289 INSULIN INHIBITS THE SYNTHESIS OF THE MAJOR SURFACTANT APOPROTEIN IN HUMAN FETAL LUNG IN VITRO

Abstract

Fetal hyperinsulinemia may be a causative factor in the increased incidence of respiratory distress syndrome (RDS) in newborn infants of diabetic mothers. We previously observed, however, that insulin acted synergistically with cortisol to increase disaturated phosphatidylcholine synthesis in human fetal lung explants in vitro. Surfactant apoproteins, which comprise ∼10% of surfactant composition, may serve an important role in surfactant function. In the present study, we utilized antibodies directed against the major human surfactant apoprotein, a 35 kDa glycoprotein, and immunoblot analysis to evaluate the effect of insulin on the specific content of this protein in human fetal lung explants in organ culture.
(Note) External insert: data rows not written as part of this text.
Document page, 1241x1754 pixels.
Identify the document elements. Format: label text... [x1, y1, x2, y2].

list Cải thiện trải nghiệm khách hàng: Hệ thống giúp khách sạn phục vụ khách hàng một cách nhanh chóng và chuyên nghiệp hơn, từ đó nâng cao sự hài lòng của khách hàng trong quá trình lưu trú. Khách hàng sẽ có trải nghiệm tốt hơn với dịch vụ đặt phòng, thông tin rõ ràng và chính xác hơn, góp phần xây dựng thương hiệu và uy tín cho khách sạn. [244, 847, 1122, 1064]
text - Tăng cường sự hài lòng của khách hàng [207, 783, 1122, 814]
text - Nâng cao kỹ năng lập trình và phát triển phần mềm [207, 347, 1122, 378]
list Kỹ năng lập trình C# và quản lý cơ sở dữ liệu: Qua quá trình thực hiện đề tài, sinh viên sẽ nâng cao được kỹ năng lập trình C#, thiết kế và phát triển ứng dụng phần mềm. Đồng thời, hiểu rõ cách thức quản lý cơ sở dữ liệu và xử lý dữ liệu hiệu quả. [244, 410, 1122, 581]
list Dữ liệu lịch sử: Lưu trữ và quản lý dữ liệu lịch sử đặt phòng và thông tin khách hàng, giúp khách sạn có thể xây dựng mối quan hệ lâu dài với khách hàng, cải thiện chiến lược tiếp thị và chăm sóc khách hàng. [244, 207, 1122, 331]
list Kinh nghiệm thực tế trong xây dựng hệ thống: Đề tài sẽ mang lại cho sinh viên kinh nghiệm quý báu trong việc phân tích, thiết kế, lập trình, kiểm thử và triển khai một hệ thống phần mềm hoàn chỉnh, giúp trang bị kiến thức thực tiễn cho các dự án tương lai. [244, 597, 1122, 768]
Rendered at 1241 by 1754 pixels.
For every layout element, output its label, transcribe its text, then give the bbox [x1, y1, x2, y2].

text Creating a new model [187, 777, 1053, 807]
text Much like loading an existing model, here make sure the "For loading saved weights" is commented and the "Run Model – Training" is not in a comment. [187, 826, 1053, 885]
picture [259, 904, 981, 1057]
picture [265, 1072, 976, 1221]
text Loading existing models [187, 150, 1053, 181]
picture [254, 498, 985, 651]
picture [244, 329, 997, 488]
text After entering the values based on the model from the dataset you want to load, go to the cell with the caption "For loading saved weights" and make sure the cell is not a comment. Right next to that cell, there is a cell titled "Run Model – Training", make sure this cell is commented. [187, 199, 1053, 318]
The 35 kDa protein, which was not observed in the human fetal lung tissue prior to culture, was detectable in control explants after 2 days of incubation and was increased in concentration with increasing time in culture. Insulin caused a marked inhibition of surfactant apoprotein accumulation at concentrations as low as 0.5 nM. This inhibitory effect of insulin was dose-dependent and was apparent as early as day 2 of incubation. These findings are suggestive that fetal hyperinsulinemia may cause the production of surfactant deficient in the major apoprotein; this may provide an explanation for the increased incidence of RDS in infants of diabetic mothers.